◆ Excerpt to read
— Start —

The true scale of the arrogance and deceit of canoe couple John and Anne Darwin was exposed last night.
Thinking they were beyond the law, the callous couple tried to trick police, insurance companies and, most cruelly, their own sons into believing Mr Darwin had drowned in the North Sea.
As they started jail terms totalling more than 12 years, damning documents emerged to prove how carefully coordinated the five-year deception had been.
Shock and oar says the Sun
the judge slammed their “cruelty” towards their two sons, who believed their dad was dead.
In fact, he had plotted a new life in Panama using £250,000 in insurance and pensions payouts.
Ann Darwin had it continues,
denied nine charges of money-laundering and six of deception. But jurors at Teesside Crown Court took just four hours to find her guilty of all offences.
They decided she’d told a pack of lies — and had been in on the six-year charade from day one
I'm off to Panama says the Mirror's front page.
Anne Darwin will return to Panama once she is freed from jail - to a million-dollar nest-egg.But now police face a battle to get hold of cash, property and other assets worth $1million that Anne stashed away in Panama after she and John, 57, fled to the Central American country to secretly set up a new life.
The broadsheets have the Darwin's on their front page but lead with different stories,The Times reports that
Parents to be punished for children’s net piracy
Parents whose children download music and films illegally will be blacklisted and have their internet access curbed under government reforms to fight online piracy.
Households that ignore warnings will be subjected to online surveillance and their internet speeds will be reduced, making it very difficult for them to download large files.
The measures, the first of their kind in the world, will be announced today by Baroness Vadera, who brokered the deal between internet service providers and Ofcom, the telecoms body.
The Independent has the same story saying that
Internet users could face an annual charge of up to £30 to download music, under plans to be unveiled today that aim to tackle illegal file-sharing
John Hutton, the Business Secretary, and Andy Burnham, the Culture Secretary, will unveil a package of proposals, beginning with thousands of prolific downloaders receiving letters warning them they are breaking the law by copying music and sending it to friends. The Government sees that move as the last chance for internet service providers (ISPs) to get a grip on the growing problem of piracy.

— End —

◆ Excerpted records

— Start —

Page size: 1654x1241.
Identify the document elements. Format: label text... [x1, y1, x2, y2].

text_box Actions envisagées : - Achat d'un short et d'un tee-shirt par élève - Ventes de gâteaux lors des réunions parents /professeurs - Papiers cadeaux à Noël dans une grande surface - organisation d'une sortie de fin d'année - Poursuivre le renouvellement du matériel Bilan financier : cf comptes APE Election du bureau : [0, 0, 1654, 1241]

— End —
— Start —

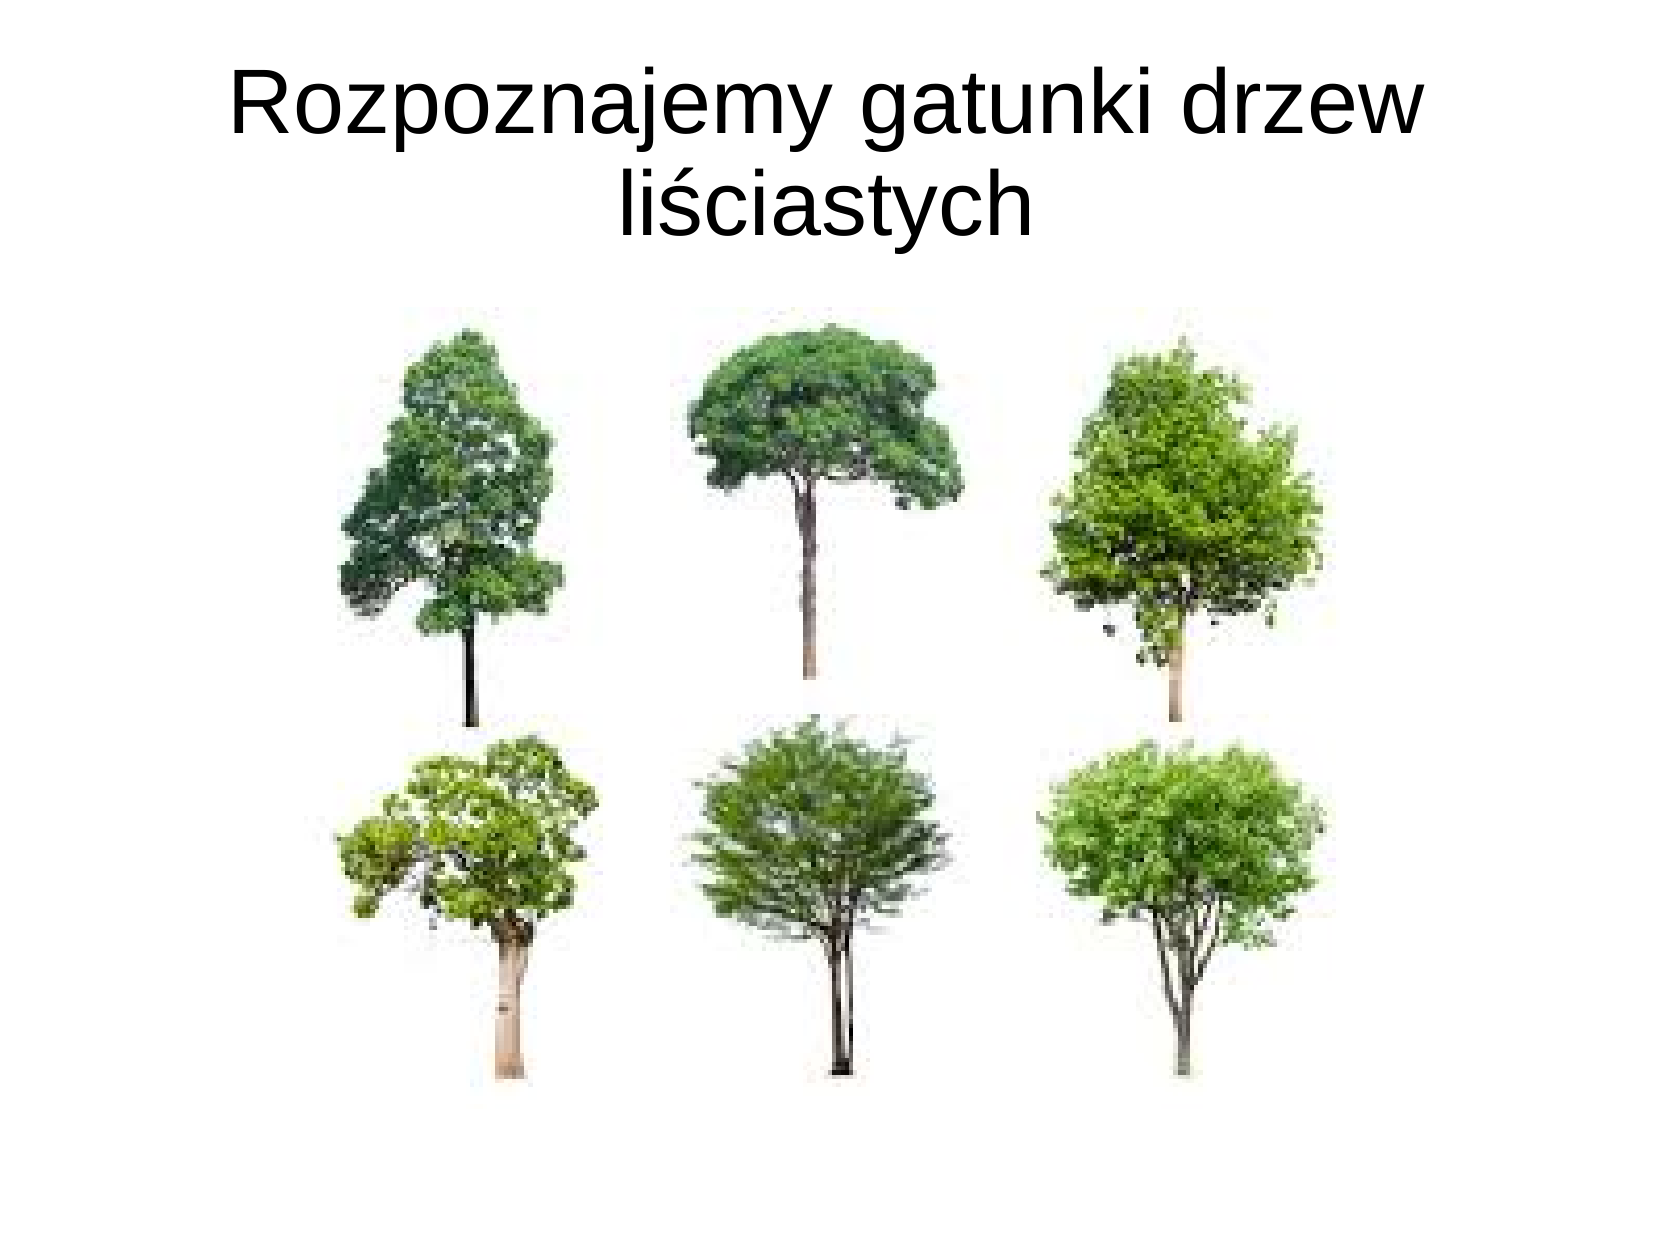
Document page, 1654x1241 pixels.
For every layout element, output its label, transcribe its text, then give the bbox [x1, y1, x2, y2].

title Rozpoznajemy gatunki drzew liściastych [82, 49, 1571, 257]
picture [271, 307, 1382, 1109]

— End —

◆ Request A
Duplicate the part of the newspaper review starting with "Ann Darwin had" and going on through "of all offences.".
◆ Request B
Please set down the rows of the second block starting with the line with "Document page, 1654x1241 pixels." and going on through the line with "picture [271, 307, 1382, 1109]", and only those rows.

◆ Exercise solution A
Ann Darwin had it continues,
denied nine charges of money-laundering and six of deception. But jurors at Teesside Crown Court took just four hours to find her guilty of all offences.

◆ Exercise solution B
Document page, 1654x1241 pixels.
For every layout element, output its label, transcribe its text, then give the bbox [x1, y1, x2, y2].

title Rozpoznajemy gatunki drzew liściastych [82, 49, 1571, 257]
picture [271, 307, 1382, 1109]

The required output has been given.